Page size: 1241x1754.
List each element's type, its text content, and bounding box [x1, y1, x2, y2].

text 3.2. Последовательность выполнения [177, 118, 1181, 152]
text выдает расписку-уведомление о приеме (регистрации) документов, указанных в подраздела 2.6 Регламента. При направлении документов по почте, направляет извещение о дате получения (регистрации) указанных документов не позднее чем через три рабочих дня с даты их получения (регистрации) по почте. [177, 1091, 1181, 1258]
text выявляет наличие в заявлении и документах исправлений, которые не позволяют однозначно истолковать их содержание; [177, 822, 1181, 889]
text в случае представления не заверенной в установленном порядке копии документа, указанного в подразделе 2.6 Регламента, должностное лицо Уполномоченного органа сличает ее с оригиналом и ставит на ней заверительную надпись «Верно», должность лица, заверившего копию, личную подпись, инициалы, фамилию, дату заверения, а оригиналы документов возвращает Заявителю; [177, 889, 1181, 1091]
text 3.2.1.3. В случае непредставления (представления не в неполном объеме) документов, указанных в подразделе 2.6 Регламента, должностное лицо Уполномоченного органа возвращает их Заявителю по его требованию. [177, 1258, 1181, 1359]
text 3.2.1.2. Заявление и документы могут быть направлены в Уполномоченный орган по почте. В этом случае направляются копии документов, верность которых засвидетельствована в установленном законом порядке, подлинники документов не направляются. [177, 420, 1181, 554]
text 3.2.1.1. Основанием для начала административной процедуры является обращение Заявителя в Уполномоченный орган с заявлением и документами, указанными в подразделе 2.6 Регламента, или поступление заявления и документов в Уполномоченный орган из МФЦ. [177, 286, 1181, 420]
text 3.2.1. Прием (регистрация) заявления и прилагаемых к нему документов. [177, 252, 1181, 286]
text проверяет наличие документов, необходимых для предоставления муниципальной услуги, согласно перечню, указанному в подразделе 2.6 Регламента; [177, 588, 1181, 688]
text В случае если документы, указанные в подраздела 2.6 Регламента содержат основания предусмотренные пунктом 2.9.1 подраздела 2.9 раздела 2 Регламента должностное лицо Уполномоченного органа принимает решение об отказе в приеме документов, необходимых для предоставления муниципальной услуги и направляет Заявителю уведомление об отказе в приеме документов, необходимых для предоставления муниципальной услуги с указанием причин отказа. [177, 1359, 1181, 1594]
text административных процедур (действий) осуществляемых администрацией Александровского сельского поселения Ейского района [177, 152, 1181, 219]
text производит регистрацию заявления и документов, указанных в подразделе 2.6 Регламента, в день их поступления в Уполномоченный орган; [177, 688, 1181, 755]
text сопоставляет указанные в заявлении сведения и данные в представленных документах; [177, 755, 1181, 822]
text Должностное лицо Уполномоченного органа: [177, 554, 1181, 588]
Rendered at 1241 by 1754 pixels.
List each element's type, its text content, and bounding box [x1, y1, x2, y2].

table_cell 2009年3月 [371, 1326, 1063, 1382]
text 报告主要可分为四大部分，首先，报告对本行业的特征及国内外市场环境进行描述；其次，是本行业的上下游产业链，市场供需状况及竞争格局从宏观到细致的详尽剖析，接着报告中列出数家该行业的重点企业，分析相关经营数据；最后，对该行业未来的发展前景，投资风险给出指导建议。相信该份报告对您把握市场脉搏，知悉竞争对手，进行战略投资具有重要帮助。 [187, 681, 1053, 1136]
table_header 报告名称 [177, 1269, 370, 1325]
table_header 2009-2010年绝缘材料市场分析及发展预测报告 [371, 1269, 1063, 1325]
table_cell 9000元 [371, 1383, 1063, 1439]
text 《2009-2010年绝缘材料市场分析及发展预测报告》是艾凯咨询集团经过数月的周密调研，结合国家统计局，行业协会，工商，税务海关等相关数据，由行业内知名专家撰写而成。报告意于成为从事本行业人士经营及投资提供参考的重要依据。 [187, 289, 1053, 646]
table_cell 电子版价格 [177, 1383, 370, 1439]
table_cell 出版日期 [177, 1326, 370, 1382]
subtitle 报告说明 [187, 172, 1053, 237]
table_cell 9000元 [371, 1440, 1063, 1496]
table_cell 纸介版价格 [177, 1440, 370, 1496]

*Required action*. Say how many lines of the data hold the word "почте", and leave out everything but the number.

*Solution to this exercise*. 2